As the NYT mentions in the same story, and other papers bring up inside, there was also some “intramural warfare” within the Republican Party as Vice President Cheney responded to some criticism that Sen. John McCain had lobbed at him and former Defense Secretary Donald Rumsfeld.

All the papers go inside with the latest developments in the alleged rape of a Sunni woman by Iraqi police officers. Prime Minister Nouri al-Maliki fired a top Sunni official who had criticized the government and had called for an investigation. Meanwhile, the prime minister’s office said it will sue the woman for making up the story and released what it claimed was a portion of the woman’s medical record, which supposedly proves she wasn’t raped. McClatchy showed the file to some rape experts who said the medical file doesn’t prove that at all, and, in fact, some of the injuries reported are consistent with reports of sexual assault. USAT says the U.S. military will launch its own investigation. The LAT says the allegations threaten to increase sectarian violence.

USAT does some man-on-the-street interviews and one 29-year-old Sunni tells the paper he has doubts about the rape allegations. “We don’t have such a culture. We might kill, behead or do torture, but rape—I don’t think so.”

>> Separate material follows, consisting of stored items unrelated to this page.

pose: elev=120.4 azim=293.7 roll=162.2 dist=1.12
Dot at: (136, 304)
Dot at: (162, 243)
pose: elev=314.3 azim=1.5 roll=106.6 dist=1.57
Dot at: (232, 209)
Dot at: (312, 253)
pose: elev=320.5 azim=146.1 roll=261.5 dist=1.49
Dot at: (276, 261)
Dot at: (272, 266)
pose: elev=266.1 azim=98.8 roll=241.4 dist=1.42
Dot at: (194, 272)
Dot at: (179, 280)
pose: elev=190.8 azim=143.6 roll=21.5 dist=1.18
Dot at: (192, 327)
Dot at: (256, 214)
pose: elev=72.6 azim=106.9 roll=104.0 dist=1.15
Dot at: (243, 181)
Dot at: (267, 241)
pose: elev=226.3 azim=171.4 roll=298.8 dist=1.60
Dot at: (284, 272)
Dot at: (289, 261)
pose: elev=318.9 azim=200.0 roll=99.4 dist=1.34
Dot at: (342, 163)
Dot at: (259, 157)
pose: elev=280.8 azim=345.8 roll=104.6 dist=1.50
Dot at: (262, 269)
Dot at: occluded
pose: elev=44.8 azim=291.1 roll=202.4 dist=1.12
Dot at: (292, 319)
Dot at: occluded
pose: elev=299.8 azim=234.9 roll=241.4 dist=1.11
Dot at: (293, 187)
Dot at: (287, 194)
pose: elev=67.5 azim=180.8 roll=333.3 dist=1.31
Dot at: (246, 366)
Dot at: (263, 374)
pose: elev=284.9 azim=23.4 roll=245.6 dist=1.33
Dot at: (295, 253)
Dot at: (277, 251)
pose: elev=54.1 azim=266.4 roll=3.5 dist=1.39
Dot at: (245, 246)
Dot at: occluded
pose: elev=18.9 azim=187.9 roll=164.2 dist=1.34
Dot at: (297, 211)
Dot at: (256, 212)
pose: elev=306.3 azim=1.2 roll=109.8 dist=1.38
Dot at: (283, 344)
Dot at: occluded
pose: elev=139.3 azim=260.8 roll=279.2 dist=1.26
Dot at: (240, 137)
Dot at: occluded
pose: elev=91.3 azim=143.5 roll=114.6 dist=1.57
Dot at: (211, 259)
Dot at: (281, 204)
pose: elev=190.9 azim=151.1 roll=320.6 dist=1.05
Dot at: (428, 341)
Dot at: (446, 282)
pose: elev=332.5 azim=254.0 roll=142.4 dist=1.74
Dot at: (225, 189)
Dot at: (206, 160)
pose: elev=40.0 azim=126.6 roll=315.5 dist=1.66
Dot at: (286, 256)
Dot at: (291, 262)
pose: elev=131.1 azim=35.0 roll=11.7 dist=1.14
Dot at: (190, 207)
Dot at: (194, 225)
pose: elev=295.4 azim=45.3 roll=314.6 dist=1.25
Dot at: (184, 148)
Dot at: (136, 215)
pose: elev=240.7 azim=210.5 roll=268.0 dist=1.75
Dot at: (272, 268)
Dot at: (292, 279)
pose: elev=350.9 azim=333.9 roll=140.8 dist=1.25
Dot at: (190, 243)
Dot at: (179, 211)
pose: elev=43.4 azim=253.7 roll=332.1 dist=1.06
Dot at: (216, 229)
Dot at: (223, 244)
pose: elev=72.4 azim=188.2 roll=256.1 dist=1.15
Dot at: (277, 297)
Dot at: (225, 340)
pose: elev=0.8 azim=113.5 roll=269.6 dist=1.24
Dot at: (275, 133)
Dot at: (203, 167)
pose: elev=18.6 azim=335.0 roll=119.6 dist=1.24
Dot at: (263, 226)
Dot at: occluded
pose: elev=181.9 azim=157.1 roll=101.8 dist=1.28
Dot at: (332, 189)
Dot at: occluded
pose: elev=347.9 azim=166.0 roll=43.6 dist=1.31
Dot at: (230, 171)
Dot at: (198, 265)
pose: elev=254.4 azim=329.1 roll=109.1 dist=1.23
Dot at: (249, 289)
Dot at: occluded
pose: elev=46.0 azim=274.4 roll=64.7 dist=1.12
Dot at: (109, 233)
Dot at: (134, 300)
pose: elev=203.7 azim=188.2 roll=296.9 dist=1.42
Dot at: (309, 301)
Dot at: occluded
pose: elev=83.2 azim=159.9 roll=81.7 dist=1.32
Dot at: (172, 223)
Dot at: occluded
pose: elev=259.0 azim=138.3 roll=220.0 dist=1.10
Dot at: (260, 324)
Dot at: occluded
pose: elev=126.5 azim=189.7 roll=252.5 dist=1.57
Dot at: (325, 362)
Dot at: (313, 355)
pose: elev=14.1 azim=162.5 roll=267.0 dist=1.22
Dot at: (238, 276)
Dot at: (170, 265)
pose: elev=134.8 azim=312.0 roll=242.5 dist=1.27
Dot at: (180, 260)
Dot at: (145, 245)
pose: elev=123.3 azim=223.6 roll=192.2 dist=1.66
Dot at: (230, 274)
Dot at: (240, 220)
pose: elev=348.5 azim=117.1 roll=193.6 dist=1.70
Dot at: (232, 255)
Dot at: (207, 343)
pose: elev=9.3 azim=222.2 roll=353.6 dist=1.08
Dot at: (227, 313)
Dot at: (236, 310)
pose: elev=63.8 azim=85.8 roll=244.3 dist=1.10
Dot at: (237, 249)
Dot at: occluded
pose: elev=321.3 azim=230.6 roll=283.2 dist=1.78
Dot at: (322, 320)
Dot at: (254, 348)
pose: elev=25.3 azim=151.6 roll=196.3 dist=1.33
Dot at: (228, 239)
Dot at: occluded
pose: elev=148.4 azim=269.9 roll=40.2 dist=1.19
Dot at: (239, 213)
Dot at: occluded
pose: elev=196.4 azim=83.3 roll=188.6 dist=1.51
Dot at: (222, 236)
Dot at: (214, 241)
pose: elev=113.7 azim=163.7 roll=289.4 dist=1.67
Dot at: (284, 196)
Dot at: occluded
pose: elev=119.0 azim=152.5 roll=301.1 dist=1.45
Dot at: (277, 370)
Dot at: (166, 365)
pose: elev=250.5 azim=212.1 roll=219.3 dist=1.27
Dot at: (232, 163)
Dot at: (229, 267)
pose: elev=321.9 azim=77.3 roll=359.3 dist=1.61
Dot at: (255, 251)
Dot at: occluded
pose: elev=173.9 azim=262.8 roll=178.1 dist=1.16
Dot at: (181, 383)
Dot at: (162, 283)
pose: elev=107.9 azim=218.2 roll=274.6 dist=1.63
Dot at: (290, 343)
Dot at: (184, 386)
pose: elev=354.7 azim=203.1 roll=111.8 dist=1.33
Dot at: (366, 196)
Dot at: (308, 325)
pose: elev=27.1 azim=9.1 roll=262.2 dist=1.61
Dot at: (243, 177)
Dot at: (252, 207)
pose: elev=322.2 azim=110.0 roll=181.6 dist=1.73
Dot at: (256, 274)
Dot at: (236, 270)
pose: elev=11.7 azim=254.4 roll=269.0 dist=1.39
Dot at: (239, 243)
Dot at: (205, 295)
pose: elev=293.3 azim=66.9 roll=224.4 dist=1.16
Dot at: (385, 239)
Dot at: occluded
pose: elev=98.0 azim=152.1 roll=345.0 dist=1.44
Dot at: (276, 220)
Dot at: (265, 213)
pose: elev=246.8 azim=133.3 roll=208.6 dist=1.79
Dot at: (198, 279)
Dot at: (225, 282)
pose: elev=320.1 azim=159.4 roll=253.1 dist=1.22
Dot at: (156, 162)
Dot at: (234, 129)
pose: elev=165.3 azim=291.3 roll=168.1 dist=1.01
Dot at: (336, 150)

The WP fronts a story on the harsh treatment some Internet addicts are receiving in China. The picture the paper uses on Page One is the same one the Associated Press used for a similar story back in 2005.

The NYT fronts a look at how South Korean men are going to Vietnam to search for brides. The LAT had the story in September. But speaking of fairy-tale weddings, the WSJ notes Disney has joined forces with bridal designer Kirstie Kelly to create a line of wedding dresses. Dressing up little girls in princess outfits has been quite profitable for Disney (almost $3.5 billion in annual sales) and now they want to target big girls. The designer emphasized the dresses merely capture the “mood” of the Disney character rather than the whole look. So what’s the mood exactly? Cinderella is “classic glamour,” while Snow White has “sweet elegance,” and Ariel has a “sultry allure.”